Question 50: A 27-year-old woman G2P1 at 34 weeks estimated gestational age presents with bouts of sweating, weakness, and dizziness lasting a few minutes after lying down on the bed. She says symptoms resolve if she rolls on her side. She reports that these episodes have occurred several times over the last 3 weeks. On lying down, her blood pressure is 90/50 mm Hg and her pulse is 50/min. When she rolls on her side, her blood pressure slowly increases to 120/65 mm Hg, and her pulse increases to 72/min.

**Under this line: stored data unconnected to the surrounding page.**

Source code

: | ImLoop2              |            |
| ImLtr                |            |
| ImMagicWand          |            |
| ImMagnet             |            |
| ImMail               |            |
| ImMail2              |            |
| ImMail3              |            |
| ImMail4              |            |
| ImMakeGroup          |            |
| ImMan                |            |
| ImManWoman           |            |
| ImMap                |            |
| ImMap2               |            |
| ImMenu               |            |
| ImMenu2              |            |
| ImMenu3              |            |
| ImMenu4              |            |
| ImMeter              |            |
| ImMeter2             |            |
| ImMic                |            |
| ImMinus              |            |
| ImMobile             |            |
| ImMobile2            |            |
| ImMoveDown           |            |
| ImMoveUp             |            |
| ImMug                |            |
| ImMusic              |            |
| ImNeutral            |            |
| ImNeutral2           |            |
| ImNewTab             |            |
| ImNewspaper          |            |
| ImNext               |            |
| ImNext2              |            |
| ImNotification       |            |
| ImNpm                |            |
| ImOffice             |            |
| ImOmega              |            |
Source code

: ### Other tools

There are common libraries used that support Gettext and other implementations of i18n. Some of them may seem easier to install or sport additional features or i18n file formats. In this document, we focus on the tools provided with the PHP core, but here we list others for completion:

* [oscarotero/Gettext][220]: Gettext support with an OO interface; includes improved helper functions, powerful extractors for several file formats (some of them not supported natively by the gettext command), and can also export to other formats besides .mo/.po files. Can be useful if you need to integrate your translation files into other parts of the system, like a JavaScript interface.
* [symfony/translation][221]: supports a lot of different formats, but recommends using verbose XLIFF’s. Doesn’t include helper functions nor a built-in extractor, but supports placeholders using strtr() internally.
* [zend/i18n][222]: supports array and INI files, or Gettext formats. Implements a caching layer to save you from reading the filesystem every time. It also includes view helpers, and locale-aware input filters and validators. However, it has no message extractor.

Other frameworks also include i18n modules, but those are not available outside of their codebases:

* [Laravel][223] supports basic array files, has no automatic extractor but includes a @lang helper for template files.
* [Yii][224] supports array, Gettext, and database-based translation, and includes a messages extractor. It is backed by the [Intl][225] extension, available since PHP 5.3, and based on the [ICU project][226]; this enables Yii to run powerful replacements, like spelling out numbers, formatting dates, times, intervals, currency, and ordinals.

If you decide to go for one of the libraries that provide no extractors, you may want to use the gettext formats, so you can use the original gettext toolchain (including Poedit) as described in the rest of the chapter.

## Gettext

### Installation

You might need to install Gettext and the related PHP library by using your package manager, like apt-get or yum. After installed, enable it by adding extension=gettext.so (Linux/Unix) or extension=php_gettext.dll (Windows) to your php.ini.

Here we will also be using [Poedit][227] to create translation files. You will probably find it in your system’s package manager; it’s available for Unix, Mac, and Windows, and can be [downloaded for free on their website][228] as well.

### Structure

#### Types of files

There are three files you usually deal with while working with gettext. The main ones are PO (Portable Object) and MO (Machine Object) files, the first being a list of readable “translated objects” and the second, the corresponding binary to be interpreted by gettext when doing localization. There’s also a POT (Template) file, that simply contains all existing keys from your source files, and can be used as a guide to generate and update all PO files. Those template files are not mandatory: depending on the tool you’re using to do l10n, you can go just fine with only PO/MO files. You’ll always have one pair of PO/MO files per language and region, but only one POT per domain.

Which of the following best describes the mechanism which underlies this patient’s most likely condition?
A. Peripheral vasodilation
B. Increase in plasma volume
C. Progesterone surge
D. Renin-angiotensin system activation
E. Aortocaval compression (Correct Answer)
Explanation: ***Aortocaval compression***
- This condition, also known as **supine hypotensive syndrome**, occurs when the gravid uterus **compresses the inferior vena cava (IVC)** and potentially the aorta, reducing **venous return** to the heart.
- The symptoms (sweating, weakness, dizziness, hypotension, bradycardia) and their resolution upon changing position are classic signs of reduced cardiac output due to IVC compression.
*Peripheral vasodilation*
- While **peripheral vasodilation** does occur in pregnancy due to hormonal changes, it generally contributes to a **mild decrease in systemic vascular resistance** and is not the primary mechanism behind acute, position-dependent hypotensive episodes.
- It would not explain the sudden, severe symptoms that resolve promptly with a change in position, nor the associated bradycardia which is more indicative of a **vasovagal response** to decreased cardiac filling.
*Increase in plasma volume*
- Pregnancy is associated with a significant **increase in plasma volume** (up to 50%), which is a physiological adaptation to support the uteroplacental unit.
- An increase in plasma volume would generally help **maintain blood pressure** and prevent hypotension, rather than causing the specific symptoms described in this patient.
*Progesterone surge*
- **Progesterone levels do increase significantly** during pregnancy and contribute to **smooth muscle relaxation**, which can lead to vasodilation.
- However, a progesterone surge itself does not directly cause acute, position-dependent hypotensive episodes; its vasodilatory effects are more chronic and physiological.
*Renin-angiotensin system activation*
- The **renin-angiotensin system (RAS) is typically activated** and upregulated during pregnancy, contributing to fluid balance and blood pressure regulation.
- Activation of the RAS would generally lead to **vasoconstriction and increased blood pressure**, not the hypotensive episodes observed in this patient.